Social Class Reproduction

Four Rules for Teaching Writing:
Image result for image: joy of writing
Always give writing assignments that

1. you will enjoy reading;
2. students will enjoy writing;
3. students will enjoy reading what others in the class have written
4. you will enjoy writing.

If any one of these conditions were not true, then it probably wasn't a very good assignment.

Advice I give to my students: When your words surprise you, you know you are writing.

Thursday, April 2, 2015

About Not Reading in a Writing Class

My friend and colleague Scott Warnock mentioned something about my anti-reading philosophy in his blog about online instruction. I started to write a comment that was clearly going to be too long, so I'm going to finish it here:

Well, actually, I lost it, so I'll try to rewrite it:
I minimize if not eradicate outside reading in my writing classes. In about 1968, James Moffett made the sensible claim that the only books students need in a writing class is each other's writing. I have long taken that to heart. I want students to be circulating their writing, reading and responding to each other in real communicative fashion (which also rules out the kind of criteria-centered, fix-it kind of peer response for which in my most of my career I have been an advocate). I start from the premise that I'm a writing teacher, not a reading teacher. Writing is what I have studied; it's what I know about. And it's what I love to teach. I have not specialized in reading.

I of course understand that when one is writing, one is reading and that when one reading, one is writing--but this dialectic points toward a different notion of reading than Bartholomae and Petrosky in their misguided way champion.
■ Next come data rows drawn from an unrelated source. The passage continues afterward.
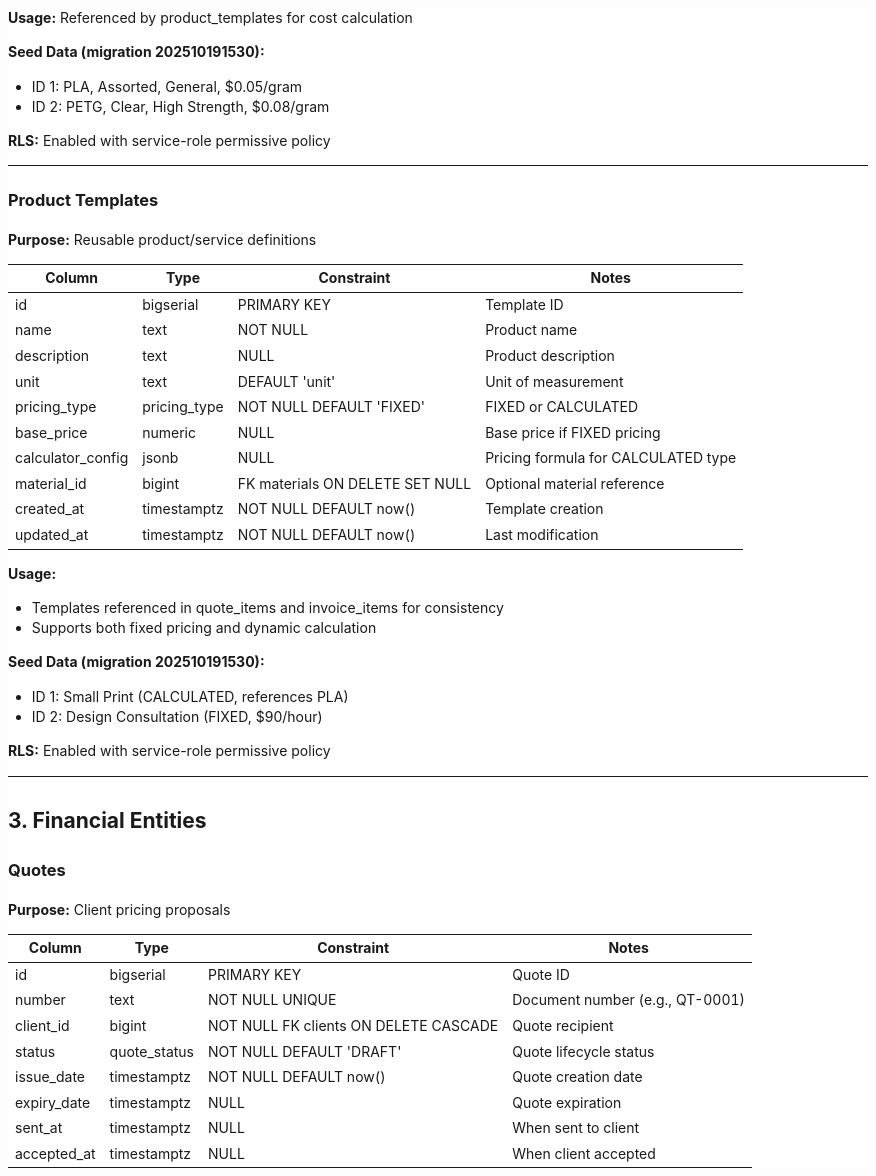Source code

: **Usage:** Referenced by product_templates for cost calculation

**Seed Data (migration 202510191530):**
- ID 1: PLA, Assorted, General, $0.05/gram
- ID 2: PETG, Clear, High Strength, $0.08/gram

**RLS:** Enabled with service-role permissive policy

---

### Product Templates
**Purpose:** Reusable product/service definitions

| Column | Type | Constraint | Notes |
|--------|------|------------|-------|
| id | bigserial | PRIMARY KEY | Template ID |
| name | text | NOT NULL | Product name |
| description | text | NULL | Product description |
| unit | text | DEFAULT 'unit' | Unit of measurement |
| pricing_type | pricing_type | NOT NULL DEFAULT 'FIXED' | FIXED or CALCULATED |
| base_price | numeric | NULL | Base price if FIXED pricing |
| calculator_config | jsonb | NULL | Pricing formula for CALCULATED type |
| material_id | bigint | FK materials ON DELETE SET NULL | Optional material reference |
| created_at | timestamptz | NOT NULL DEFAULT now() | Template creation |
| updated_at | timestamptz | NOT NULL DEFAULT now() | Last modification |

**Usage:**
- Templates referenced in quote_items and invoice_items for consistency
- Supports both fixed pricing and dynamic calculation

**Seed Data (migration 202510191530):**
- ID 1: Small Print (CALCULATED, references PLA)
- ID 2: Design Consultation (FIXED, $90/hour)

**RLS:** Enabled with service-role permissive policy

---

## 3. Financial Entities

### Quotes
**Purpose:** Client pricing proposals

| Column | Type | Constraint | Notes |
|--------|------|------------|-------|
| id | bigserial | PRIMARY KEY | Quote ID |
| number | text | NOT NULL UNIQUE | Document number (e.g., QT-0001) |
| client_id | bigint | NOT NULL FK clients ON DELETE CASCADE | Quote recipient |
| status | quote_status | NOT NULL DEFAULT 'DRAFT' | Quote lifecycle status |
| issue_date | timestamptz | NOT NULL DEFAULT now() | Quote creation date |
| expiry_date | timestamptz | NULL | Quote expiration |
| sent_at | timestamptz | NULL | When sent to client |
| accepted_at | timestamptz | NULL | When client accepted |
Truthfully, when I have my students working on a project (right now, they are working on writing advice for writing teachers), I do encourage them to do some internet research to see what others may have said about teaching and misteaching writing. We also read some articles on the subject, like Gary Tate's wonderful essay, Halfway Back Home, but not many. As I said, I really like to minimize reading anything outside what we write. That's what I and my students enjoy doing.

I can't resist throwing in my anti-critical thinking spiel following the same line of argument as I did with my anti-reading theme. But I've written about this before on this blog, so I'll stop. Maybe I'll post a link to a chapter I wrote about critical thinking in Going North, Thinking West (see Important Resources to the right).